So it hurts, so what?
So you have a secret, so what?
Over tea with Bergamot oil we talk about the Lord and Jung and what sex is like and what electrons are.
How we hold ourselves in order to love women in the way we want to love women, and how our dead fathers watch and their fathers watch puzzled, and how our grandmothers and their grandmothers step forward in benediction and relief.
For whom does the King of Swords kneel but a woman whose body was not so long ago the earth from which Mount Ascutney was created so that the ashes of his favorite dog might have a pretty home?
I am the specific man I am becoming lighter and lovelier, and it's all happening right now, even in grocery stores, even driving slowly west on Route Nine, peering over the wheel at the road unfurling in snowy dark, alone and not alone, and beyond alone, too.
Pretty blue mushrooms, memories of bluets.
We wave a hand over what does not readily resolve itself in language and logic and go on together, which is okay, which is more than okay.
The blind horse calls me and I answer by moving quicker, arms full of hay.
Sunlight on the horizon, knocking sounds over at the post office as Carl and Marie unload the delivery from Springfield, frosty snow crunching underfoot, all of us in it as one.
Stuff happens, other stuff doesn't, which is also a kind of happening.
Games one can play a long time before realizing that what matters isn't what you play but who you are playing with.

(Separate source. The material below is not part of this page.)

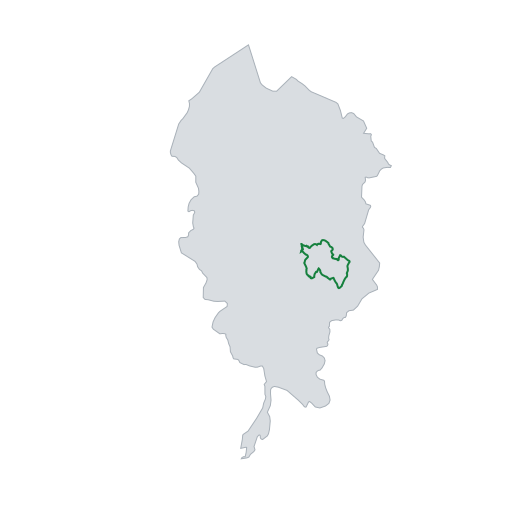 where Sari Pul sits in Afghanistan, rotated 126°
{"feature_id": "AFG-1748", "entity_name": "Sari Pul", "entity_type": "Province", "adm_level": 1, "iso_a3": "AFG", "parent_name": "Afghanistan", "parent_adm1": "", "projection": "equal_earth", "projection_center": [66.141, 35.686], "detail": "fine", "context": "in_parent", "style": "outline", "palette": "green", "viewbox_px": 512, "rotation_deg": 126, "n_neighbors": 0, "source": "natural_earth", "source_scale": "10m", "svg_char_len": 8247}
<svg xmlns="http://www.w3.org/2000/svg" viewBox="0 0 512 512"><g transform="rotate(126 256 256)"><path d="M228.4,145.1L236.8,144.3L242.5,145.4L245.6,148.6L248.5,149.4L251.4,147.8L253.2,147.6L253.9,148.5L255.4,149.0L257.6,148.8L258.8,149.7L259.2,151.5L260.8,153.9L263.8,156.8L266.4,157.5L269.8,155.3L271.0,155.5L271.5,154.8L271.9,153.2L273.9,151.6L277.7,150.2L279.9,148.9L280.6,147.8L281.9,147.5L283.3,147.8L284.3,147.4L285.0,146.0L286.4,145.5L287.5,145.7L292.8,151.0L294.9,152.5L295.8,152.3L298.4,149.4L298.7,146.8L297.9,143.4L298.4,140.7L300.1,138.6L303.2,137.3L307.8,136.8L310.7,137.1L311.8,138.2L313.2,138.8L315.0,138.9L316.6,137.7L318.0,135.1L318.1,131.9L316.7,128.2L317.0,127.0L319.3,125.1L321.7,122.2L324.0,118.6L326.3,114.2L329.0,111.4L332.4,110.4L336.5,111.6L341.4,115.0L343.3,119.3L342.3,124.4L342.2,127.1L343.2,127.7L348.7,126.7L349.4,127.4L349.4,128.8L348.7,131.0L347.8,137.0L346.5,151.9L349.0,160.8L350.7,164.4L352.3,165.5L354.0,165.9L355.6,165.6L358.9,163.3L363.8,159.1L368.6,156.5L375.7,155.0L377.9,150.5L381.1,147.5L388.5,143.1L392.5,141.4L394.9,141.1L400.6,142.8L401.0,144.1L400.6,145.6L399.0,146.8L398.6,147.7L399.2,148.4L401.5,148.7L411.3,145.6L413.4,142.9L415.5,142.8L419.7,143.9L422.9,143.6L424.7,144.7L428.7,148.7L427.4,148.9L425.7,148.1L424.7,146.8L420.7,148.5L416.4,151.0L416.5,151.6L420.6,155.3L412.5,159.2L408.8,161.4L407.9,161.5L402.3,159.5L386.8,160.1L375.0,161.3L370.5,163.3L366.2,164.3L364.0,165.4L362.6,167.5L356.2,172.2L355.1,173.9L351.4,173.7L347.8,178.3L342.4,183.7L341.3,186.2L342.2,187.5L345.1,189.5L346.5,191.3L348.7,196.6L349.6,200.3L350.9,201.9L351.7,206.4L350.4,208.9L350.5,210.2L352.3,213.5L351.9,214.6L350.6,216.1L348.5,220.4L344.7,223.6L343.1,226.4L340.5,229.5L339.4,232.2L338.2,233.6L337.0,234.4L337.3,235.8L338.4,237.6L340.2,239.5L340.3,247.5L339.4,249.8L334.5,252.0L329.8,252.9L324.0,253.0L321.8,252.6L313.8,249.7L311.3,251.2L310.8,254.7L315.4,260.4L317.4,263.6L319.5,269.0L321.1,271.7L320.6,274.3L312.4,280.0L307.2,280.6L303.9,281.6L302.3,283.0L301.2,289.1L300.0,291.3L300.1,293.9L299.0,296.9L297.3,298.9L296.2,302.0L297.3,318.2L292.5,324.6L289.9,326.9L287.3,328.0L285.2,327.6L282.5,323.9L280.6,322.5L278.8,322.8L276.9,324.1L273.8,323.7L271.2,322.4L269.9,322.5L269.2,323.8L266.5,326.6L259.7,330.8L256.9,331.1L255.7,332.2L256.2,333.9L257.4,335.3L259.6,336.3L259.7,337.5L256.2,339.7L252.7,341.1L248.6,341.6L244.4,340.8L242.3,338.9L239.7,338.7L237.4,340.1L235.0,342.4L231.7,348.1L226.8,351.6L225.6,355.2L224.1,361.6L224.5,371.0L224.0,375.2L222.9,378.0L223.1,380.1L224.7,382.6L224.1,384.2L222.7,386.0L221.4,387.0L194.6,396.1L190.3,396.3L188.0,395.9L180.4,395.9L177.3,396.6L174.1,397.8L171.8,399.4L169.9,401.6L166.8,400.4L156.8,398.1L129.8,401.1L127.2,400.5L89.6,386.2L113.3,354.2L114.0,351.6L114.2,346.4L112.8,339.4L110.6,336.2L90.0,332.6L89.4,327.2L89.8,324.7L89.5,320.1L89.6,316.5L90.6,310.6L90.7,308.0L84.7,281.7L84.8,279.2L88.7,273.2L93.7,267.3L93.4,266.2L91.0,265.6L87.3,265.5L85.4,264.6L83.9,263.0L83.3,260.7L84.4,256.5L83.6,248.4L87.6,241.5L93.5,241.1L90.6,236.1L89.9,235.6L89.7,234.8L90.1,233.9L91.6,233.6L95.2,230.4L95.4,228.6L98.5,224.0L98.3,221.9L100.3,216.4L99.4,212.7L99.2,210.7L101.4,209.4L102.9,204.3L103.7,203.0L103.8,201.7L103.4,199.6L105.4,199.3L107.2,202.0L110.0,204.8L111.9,205.6L114.2,206.0L119.5,205.1L120.6,205.2L126.0,210.1L127.0,211.4L127.4,213.3L128.2,213.9L130.2,212.0L132.0,211.3L135.6,211.9L137.4,211.2L146.4,205.2L147.1,201.3L148.0,199.1L149.2,197.8L147.8,193.3L148.3,192.4L149.5,192.0L152.4,192.0L165.9,187.2L169.4,187.2L170.2,186.8L170.4,185.4L171.4,184.0L177.8,180.4L181.5,176.8L182.8,174.0L189.0,151.8L192.2,149.9L195.5,148.5L206.5,148.1L208.6,141.3L209.6,139.6L211.6,138.1L219.7,142.9L228.4,145.1Z" fill="#d9dde1" stroke="#a8b0b8" stroke-width="1"/><path d="M229.7,169.0L232.3,169.5L233.0,169.8L233.2,170.0L233.3,170.1L233.4,170.3L233.4,170.5L233.3,170.8L233.0,171.5L232.9,171.6L232.7,171.8L232.3,172.5L232.1,172.7L231.6,173.3L231.2,173.8L230.8,174.6L230.7,174.8L230.7,175.0L230.6,175.6L230.5,175.9L229.9,177.2L229.8,177.6L229.7,177.7L229.5,178.2L229.3,178.4L228.6,179.7L228.3,180.2L228.2,180.3L228.2,180.6L228.3,180.7L229.0,181.1L230.0,181.9L230.1,182.0L230.5,182.1L231.1,182.1L231.3,182.1L231.5,182.2L231.5,182.4L231.6,182.8L231.6,183.0L231.5,183.4L231.5,183.5L231.5,184.8L231.5,185.0L231.6,185.3L231.5,185.5L231.4,185.7L231.3,185.8L231.3,186.1L231.3,186.5L231.3,186.9L231.7,187.5L231.7,187.8L232.2,190.9L232.2,191.5L232.2,191.9L232.0,192.5L231.4,193.9L231.2,194.5L230.6,194.9L230.5,195.0L230.3,195.2L230.1,195.5L229.9,195.7L229.7,196.2L229.2,197.8L229.2,198.0L229.6,198.0L233.0,197.3L233.2,197.5L233.3,197.9L233.4,198.0L233.5,198.1L236.3,197.9L236.5,197.8L236.7,197.7L236.9,197.6L237.2,197.5L237.6,197.3L238.8,196.5L241.1,197.6L241.6,198.2L241.7,198.5L241.7,198.8L241.6,199.0L241.4,199.2L241.0,199.4L240.8,199.5L240.7,199.7L240.7,199.9L240.8,200.0L241.3,200.3L241.4,200.5L241.4,200.9L241.4,201.3L241.4,201.5L241.0,201.6L240.9,201.7L240.9,201.8L241.0,202.7L241.0,203.0L241.0,203.6L240.9,203.9L240.8,204.1L240.7,204.3L240.6,204.6L239.4,205.8L239.0,206.1L238.6,206.5L237.8,206.8L237.5,207.1L237.2,207.4L236.5,207.5L236.2,207.8L235.1,209.4L233.5,212.5L233.3,212.8L233.2,212.9L232.7,212.9L232.5,213.0L231.3,213.5L230.5,213.8L230.0,213.9L226.5,213.4L226.2,213.5L225.9,213.7L225.7,213.9L225.6,214.1L225.5,214.3L225.3,214.7L225.3,214.9L225.2,215.7L225.2,215.8L225.3,216.1L225.5,216.3L225.6,216.6L225.6,216.8L225.4,218.1L225.4,218.9L225.3,219.3L225.2,219.5L225.1,219.9L225.1,220.7L225.1,221.0L225.2,221.4L225.2,221.5L225.4,221.8L225.5,221.9L225.6,222.0L225.9,222.1L225.4,222.3L225.2,222.5L224.9,222.5L224.7,222.5L224.2,222.5L223.9,222.4L223.5,222.1L223.3,222.0L223.2,221.9L222.9,222.0L222.7,222.3L222.7,222.5L222.8,222.6L222.9,222.9L222.9,223.0L222.7,223.1L222.3,223.3L222.2,223.3L222.2,223.7L222.1,223.8L221.5,224.0L221.4,224.0L221.3,224.3L221.3,224.5L221.2,224.8L220.8,224.9L220.7,225.0L220.0,225.9L219.8,226.2L219.7,226.2L219.6,226.3L219.5,226.2L219.5,225.8L219.5,225.6L219.7,225.1L219.7,224.8L219.0,222.2L218.8,221.7L218.6,221.5L218.5,221.2L218.0,221.1L218.0,220.9L218.1,220.7L218.3,220.5L218.3,220.4L218.3,220.2L217.8,219.8L217.7,219.7L217.8,219.4L218.1,219.3L218.2,219.2L218.2,218.9L218.3,218.3L218.3,218.1L218.2,217.8L218.1,217.7L218.0,217.4L217.8,217.3L217.7,217.2L217.3,217.2L217.2,217.2L217.0,217.3L216.8,217.3L215.6,217.0L214.9,216.9L212.4,216.0L212.2,215.9L211.8,215.4L211.6,215.2L211.3,214.5L211.3,214.4L211.2,214.2L211.2,213.9L211.2,213.5L211.2,213.4L211.2,213.2L210.7,213.3L210.4,213.2L210.1,213.0L209.9,212.9L209.7,212.9L209.4,212.7L209.4,212.4L209.3,212.2L209.2,212.1L209.0,211.9L208.7,211.7L208.4,211.4L208.4,211.2L208.5,210.9L208.4,210.8L208.2,210.8L207.4,211.1L207.2,211.2L206.9,211.5L206.5,211.7L205.8,211.8L204.4,211.8L204.2,211.7L203.9,211.3L203.4,210.6L203.3,210.4L203.2,210.1L202.9,209.1L202.8,208.6L202.8,208.3L202.9,207.7L202.9,207.4L202.8,206.8L202.9,205.9L202.9,205.1L203.0,205.0L203.1,204.9L203.4,204.6L203.5,204.5L203.6,204.3L204.0,203.3L204.7,201.8L204.8,201.6L204.7,201.3L204.4,200.2L204.4,199.9L204.5,199.7L204.6,199.4L204.6,199.2L204.6,198.8L204.7,198.6L204.9,198.4L205.6,197.8L205.8,197.7L206.0,197.7L206.8,197.8L207.5,198.0L207.8,198.0L208.1,197.8L208.5,197.2L209.1,196.2L209.3,195.8L209.4,195.6L209.5,195.1L209.5,194.9L209.5,194.7L209.4,194.5L209.4,194.4L209.6,194.2L209.8,194.2L210.3,194.2L210.9,194.4L211.7,194.3L212.1,194.1L212.3,193.8L212.3,193.5L212.4,193.3L212.5,193.1L212.7,192.8L212.7,192.7L212.4,192.6L212.4,192.2L212.2,191.0L212.1,190.9L211.9,190.7L211.6,189.9L211.4,189.5L211.4,189.4L211.1,189.2L210.9,188.8L210.9,188.6L211.0,188.5L211.0,188.4L211.1,188.2L211.1,187.9L211.3,187.6L211.3,187.4L211.2,187.1L210.9,186.9L210.7,186.9L210.2,187.0L209.6,187.5L209.4,187.7L209.2,187.8L205.9,188.4L205.8,188.2L205.7,188.0L205.7,187.4L206.0,186.6L206.0,186.4L206.0,186.1L205.9,185.8L205.8,185.5L205.5,185.0L204.9,184.5L205.4,179.4L205.4,179.1L205.2,178.1L205.2,177.8L205.2,177.5L205.3,177.2L205.8,176.8L207.1,176.8L209.7,176.4L210.2,176.2L210.8,175.8L212.0,174.5L213.5,173.3L214.2,173.0L216.3,172.5L216.6,172.4L216.8,172.1L217.0,171.7L218.3,170.8L218.8,170.5L219.5,170.4L220.4,170.7L222.7,170.6L225.5,170.1L227.3,169.6L228.0,169.5L228.4,169.5L228.7,169.5L228.8,169.4L229.7,169.0Z" fill="none" stroke="#15803d" stroke-width="2"/></g></svg>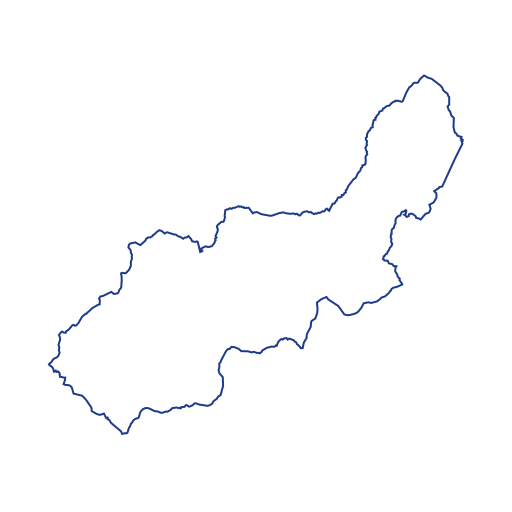 outline of Chiojdu, Buzau, Romania, rotated 86°
{"feature_id": "2599482B83963244368666", "entity_name": "Chiojdu", "entity_type": "district", "adm_level": 2, "iso_a3": "ROU", "parent_name": "Romania", "parent_adm1": "Buzau", "projection": "natural_earth1", "projection_center": [26.168, 45.421], "detail": "fine", "context": "isolated", "style": "outline", "palette": "blue", "viewbox_px": 512, "rotation_deg": 86, "n_neighbors": 0, "source": "geoboundaries", "source_scale": "gbopen_adm2", "svg_char_len": 6096}
<svg xmlns="http://www.w3.org/2000/svg" viewBox="0 0 512 512"><g transform="rotate(86 256 256)"><path d="M423.2,396.5L418.5,394.7L417.3,393.6L414.6,392.5L413.2,390.9L411.8,390.2L410.2,388.1L409.2,384.4L403.3,382.1L401.1,379.8L400.0,377.2L400.0,375.4L400.6,373.2L403.5,368.3L404.3,364.8L405.5,362.4L405.9,360.6L405.0,357.2L405.1,355.0L403.6,352.0L401.9,350.2L401.6,345.4L402.5,343.5L402.0,342.1L402.6,341.7L401.5,340.5L401.5,338.0L399.8,336.2L400.1,335.2L401.6,333.4L401.4,332.0L400.4,329.6L398.8,327.8L398.7,326.4L400.2,323.1L402.1,314.8L401.5,312.3L400.3,310.1L397.8,308.4L395.8,305.2L393.6,303.6L392.4,301.1L383.3,297.9L374.5,297.6L370.6,300.6L367.4,301.3L364.3,300.3L360.8,300.2L359.1,298.5L357.7,298.1L348.9,292.6L346.9,290.6L347.0,288.9L345.0,286.9L345.4,283.9L347.4,279.8L349.9,277.3L350.5,270.7L351.9,266.8L351.4,265.6L351.5,264.7L352.8,261.8L352.7,260.5L353.4,259.0L352.2,257.3L350.6,256.1L348.2,251.4L347.9,248.5L347.4,247.5L347.8,243.8L346.6,242.4L347.0,241.6L343.4,239.9L341.1,237.4L340.6,236.1L341.2,235.0L340.2,234.1L340.0,231.3L341.6,230.3L340.7,228.5L342.7,224.2L344.1,223.4L344.9,221.9L346.8,221.3L349.1,218.8L351.0,217.8L351.2,215.9L345.7,214.3L341.4,211.3L338.2,210.9L336.5,210.1L330.6,206.4L325.7,205.6L324.7,205.1L322.5,201.2L317.4,199.0L313.5,198.3L306.7,198.5L303.7,193.9L301.8,188.6L304.4,186.9L311.6,177.4L320.4,172.0L321.4,169.0L321.4,166.3L320.2,160.6L318.8,158.1L315.0,154.5L310.7,151.9L310.0,147.3L310.9,144.4L309.8,138.7L308.0,135.7L306.2,133.7L305.3,130.1L301.9,125.7L300.7,125.1L299.8,123.8L298.4,123.2L297.2,121.2L296.5,117.2L294.7,112.2L294.3,112.0L290.0,114.6L288.7,114.1L286.8,115.9L284.0,116.5L281.1,118.2L277.5,117.7L276.0,116.7L275.6,119.4L273.7,120.6L272.6,124.0L270.0,124.9L269.4,128.1L267.9,129.6L267.2,129.0L265.3,128.8L264.9,127.6L263.3,126.6L262.7,125.0L260.9,124.4L259.2,122.8L257.5,122.2L255.2,119.9L254.0,119.7L253.5,119.2L251.2,120.2L248.4,119.7L246.8,120.3L243.9,119.9L243.3,119.0L241.9,119.2L239.4,118.7L238.3,117.9L237.7,116.6L235.2,115.8L232.8,114.4L230.7,114.5L228.9,114.0L227.1,112.7L226.0,111.0L225.8,109.4L222.2,107.5L221.7,104.7L220.7,103.7L221.1,102.9L222.3,103.1L224.6,103.9L225.2,105.2L225.7,104.2L227.5,103.1L226.9,100.9L225.0,100.4L224.5,98.0L225.4,96.2L227.7,93.8L229.2,93.6L229.8,91.2L231.1,89.2L225.8,84.0L224.9,80.8L224.0,79.8L221.0,78.5L217.0,79.5L214.9,75.0L210.3,71.9L206.1,71.7L203.7,73.7L200.8,68.6L200.1,68.4L199.7,65.4L173.1,50.9L158.3,42.2L156.4,42.8L155.7,41.9L154.8,43.1L154.2,42.0L152.9,43.5L151.6,42.7L150.0,46.7L147.9,47.5L147.0,48.8L146.0,49.2L141.0,50.0L132.2,49.0L129.3,51.4L125.6,52.2L123.8,53.6L120.3,54.4L118.4,52.7L110.9,52.2L109.7,53.1L107.4,53.7L104.7,56.9L103.2,57.9L101.3,58.3L98.7,60.3L91.5,68.4L90.0,72.3L87.9,75.2L87.9,76.2L91.0,80.0L94.1,82.2L94.5,83.2L94.2,85.8L94.5,86.8L97.3,89.3L98.4,91.3L103.2,94.5L111.7,98.8L112.3,100.0L111.0,103.7L110.9,105.1L111.2,105.7L110.9,106.2L111.5,106.7L111.7,108.0L113.2,110.5L115.1,112.1L115.7,115.4L117.6,118.0L117.8,119.1L119.7,119.8L120.6,122.8L122.9,123.8L124.7,126.0L126.2,126.4L126.5,127.4L128.4,127.3L128.7,129.1L133.2,130.5L135.7,130.6L136.0,132.1L138.7,133.9L139.5,135.1L142.4,136.8L144.9,137.0L145.9,138.2L147.6,138.3L149.1,137.2L152.0,137.9L152.9,137.5L155.8,139.3L158.6,138.7L159.6,137.9L160.7,138.3L162.3,137.9L163.8,139.4L165.7,140.0L167.5,139.7L172.1,140.5L172.5,140.9L173.1,143.7L174.8,143.8L175.7,145.2L178.0,145.9L180.7,148.7L184.5,150.7L185.6,151.9L186.0,153.1L192.5,159.0L196.2,160.9L196.8,161.9L199.0,162.0L199.4,163.4L201.3,164.6L201.2,166.2L202.7,166.4L203.6,168.3L203.2,169.6L204.0,170.5L206.0,171.4L207.3,172.9L208.4,173.4L209.3,174.5L209.1,175.8L216.0,179.9L214.6,181.3L213.9,181.4L213.7,182.0L214.1,182.9L216.3,184.8L216.0,186.3L217.5,189.4L217.1,190.4L218.0,192.6L217.6,193.7L218.3,194.9L216.9,197.4L215.9,198.3L216.1,200.2L214.9,202.0L215.3,205.0L216.0,206.6L218.6,209.2L218.4,210.6L217.0,211.7L216.7,212.4L217.1,214.0L216.2,215.3L216.3,218.7L215.6,222.5L214.4,225.8L214.8,229.7L216.8,237.0L216.9,239.0L214.6,247.9L212.2,252.0L212.5,255.0L213.2,256.2L207.4,259.9L207.3,264.3L206.4,264.8L206.4,266.5L205.5,267.5L205.8,268.8L205.1,269.8L206.5,274.1L206.3,275.4L207.3,277.0L206.5,278.6L207.6,280.7L207.4,281.4L208.1,283.4L213.8,284.5L215.1,284.2L219.0,285.6L219.6,286.2L219.5,287.8L219.9,288.7L222.6,292.2L223.8,293.0L227.0,292.2L229.7,293.0L232.8,294.8L233.6,294.9L234.8,294.1L235.9,295.6L237.4,295.1L238.5,296.1L239.7,296.3L243.0,299.2L243.8,302.6L242.9,305.8L244.6,309.9L245.1,310.1L247.4,309.2L248.1,311.4L237.8,313.1L237.3,313.8L237.7,315.6L236.9,318.7L234.5,319.6L231.4,322.0L232.6,323.8L232.7,325.9L233.7,327.4L231.6,330.2L230.9,332.3L229.1,334.4L228.7,336.5L226.2,342.8L226.2,343.8L227.2,345.6L224.6,348.1L223.5,350.6L225.1,353.3L227.6,356.3L227.8,357.1L229.1,358.1L230.1,360.2L230.0,362.6L230.7,363.2L231.0,364.3L233.0,365.3L237.1,370.7L234.0,375.5L234.8,380.7L236.0,382.0L238.6,382.7L241.1,380.8L244.5,380.4L246.3,379.6L247.8,380.1L249.4,379.8L253.5,381.3L257.0,381.5L260.8,383.5L263.9,386.9L264.1,388.0L263.5,389.9L263.7,391.6L264.5,391.9L266.6,391.5L271.3,391.7L278.2,392.7L280.3,394.7L282.8,395.8L283.6,396.6L284.0,400.4L281.7,402.8L285.1,411.2L285.6,414.2L287.6,415.6L289.2,414.9L293.3,415.3L293.5,416.6L296.8,423.4L298.7,425.4L301.6,429.4L301.9,429.4L301.9,430.2L304.4,433.7L310.3,437.7L312.8,440.2L312.9,441.5L312.0,442.6L312.3,444.0L316.3,447.9L318.0,450.7L319.3,451.2L318.9,453.3L317.8,454.7L318.8,456.1L321.1,458.1L323.5,457.3L325.8,457.2L330.7,459.2L333.4,458.6L336.3,459.2L338.4,458.7L339.5,459.0L342.2,460.5L343.2,461.8L344.6,465.2L347.5,467.5L349.5,470.1L350.6,469.6L352.5,467.1L354.8,466.0L357.3,465.7L357.4,465.1L356.4,463.8L357.5,463.4L357.8,462.8L357.3,461.6L359.0,460.2L362.9,459.9L363.0,458.6L364.0,456.0L364.0,454.8L366.6,455.3L370.4,456.9L371.2,455.5L371.9,451.4L372.8,450.1L374.4,448.9L380.5,447.6L383.3,439.1L387.4,435.7L395.7,430.8L399.2,430.7L402.3,426.3L403.4,423.6L403.6,422.7L402.6,418.7L407.0,416.9L406.7,415.5L406.9,415.2L408.5,415.4L409.2,413.8L412.3,412.3L421.0,403.4L421.9,402.7L424.1,402.0L424.0,400.2L423.5,399.4L423.9,397.5L423.2,396.5Z" fill="none" stroke="#1e3a8a" stroke-width="2"/></g></svg>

Tearing apart cardboard boxes for recycling, fingers going numb in early December cold, but a neat barn is better than a not-neat barn, and we are still beholden to that kind of order, so yeah, we yield to the requisite law and tear the cardboard up for recycling, cold fingers be damned.
Women I've gone down on, and how I remember them all, and love them still for their beauty and grace, the light they shared, the salt and the wetness, teaching me one of the many gifts we can only be given on our knees.
The bridge over the Connecticut River on the Northampton Hadley line where I have been scared all my life.
The thin gold band of her wedding ring and that which it signifies and that which it will never signify again and the world she insisted on bringing forth in which the distinction mattered.
Arguing for an approach to psychedelics that's closer to cutting one's hand off and flinging it over the monastery wall than anything McKenna advocated.
So I am lonely, so what.
Remembering last winter driving outside Providence Rhode Island and seeing swans on black ponds and feeling comforted in a way that would not clarify until nearly a year later when she settled for me the relevant symbolism.
So I am broken, so I keep going, so what.